I've just got something a bit like this working. I have been supplied with the corporate SSO filter which pops a JSP login and sets the user name in the session, then it expects the target URL to deliver the application. Vaadin and JSP doesn't play too well together, especially when the SSO session times out and the SSO filter intercepts the JSON calls from the browser.
Here's the general approach:
1) Make sure your SSO filter is before the UIFilter already in the Explorer. It took me a confusing day to realise mine was the other way around.
2) Clone a copy of the Activiti UIFilter and change it to add your resources for exclusion so it doesn't put a /ui in front of them.

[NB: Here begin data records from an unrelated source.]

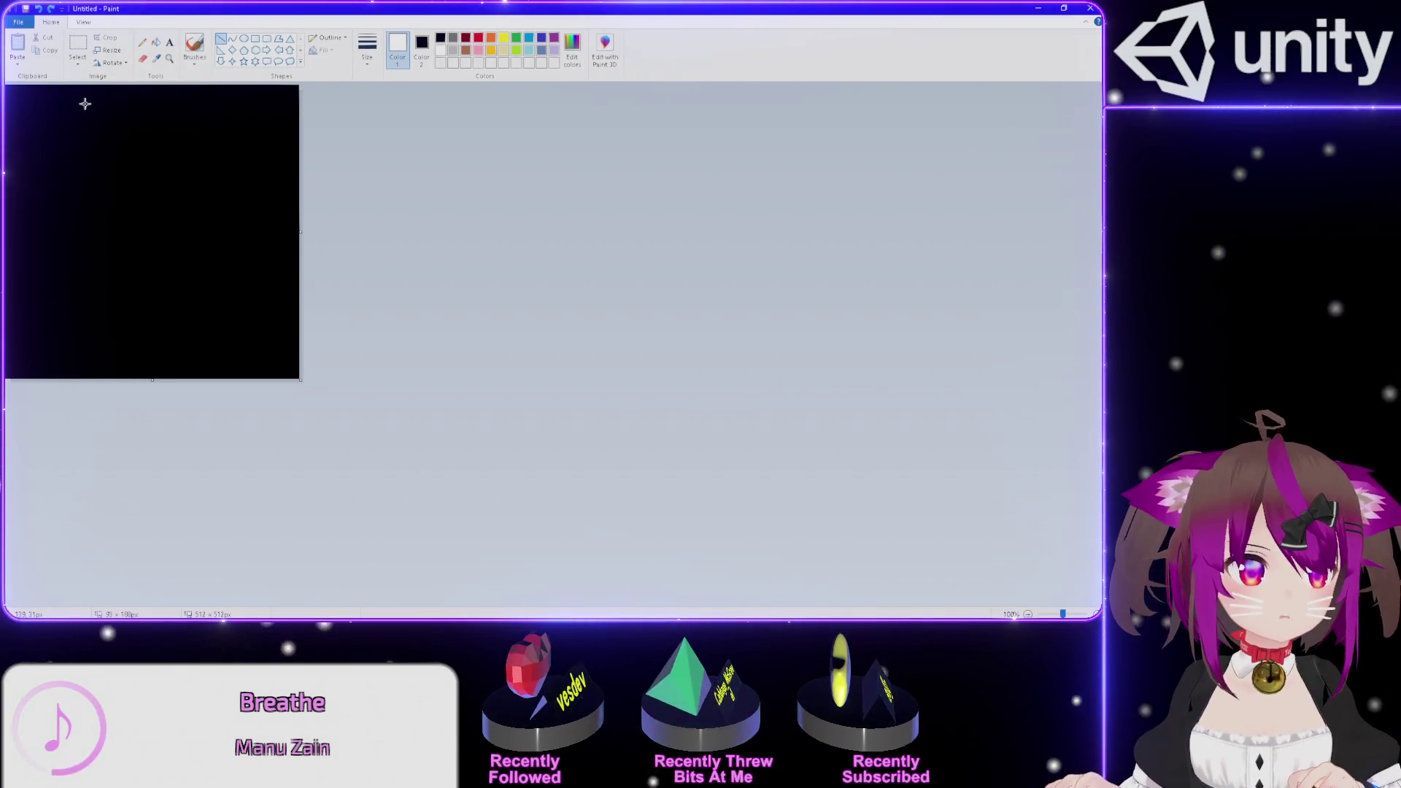
key(alt+Tab)
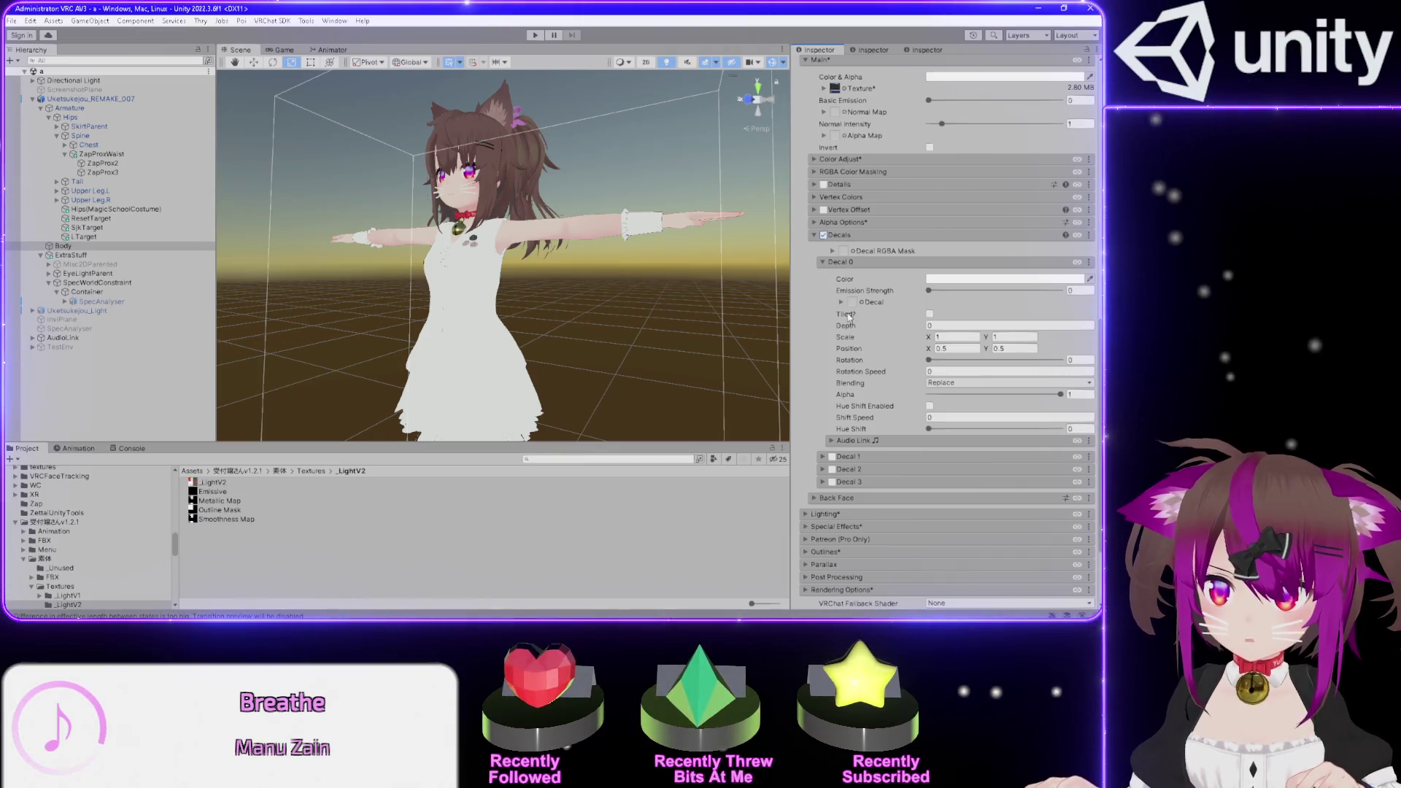
- Toggle Tiled? and inspect the Decal 0 options menu and Linked Materials list unchanged
click(849, 318)
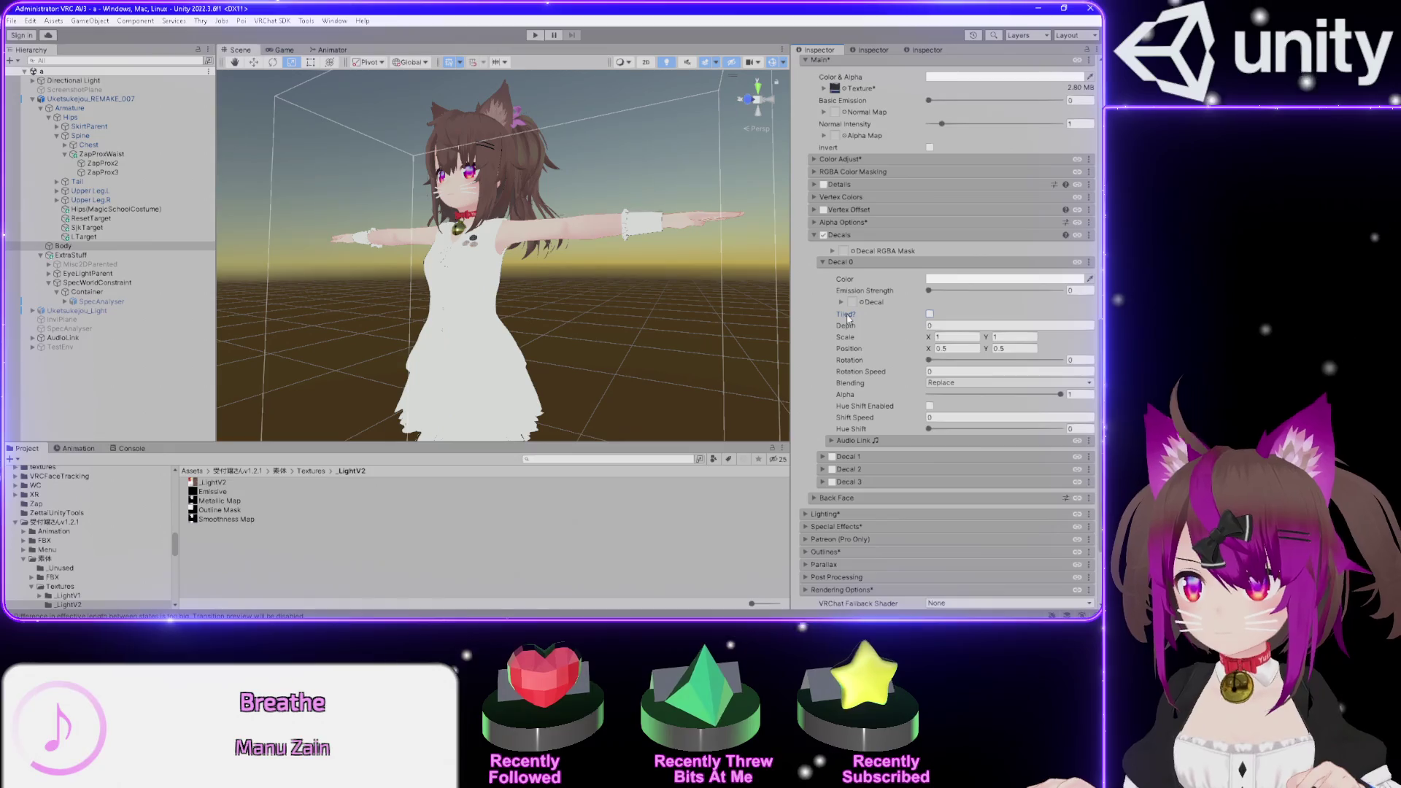
click(1089, 264)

3) Add your own LoginHandler (I cloned the one in Activiti Explorer) and change the method:
authenticate(HttpServletRequest request, HttpServletResponse response)
so that it extracts the user name and, if you have them, permissions, from the session and set them up. The code for doing this if you have a username and password is in the existing handler so just modify it as you need to. Remember you don't need to check the password now. My SSO filter doesn't do authorisation, just authentication, so I need to create my users in the Activiti db and use the existing code, ie everything except check the password.
4) And one truly vital thing: make sure your login jsp includes the text "Vaadin-Refresh"" on it. This means the browser end will force a refresh if your SSO session times out because it sees that Vaadin-Refresh in the message.
If you want to send an actual URL containing the user/password (I've reread the original question) then you'd probably want to take it apart with a filter, set the user name in the session and use the same general approach I did.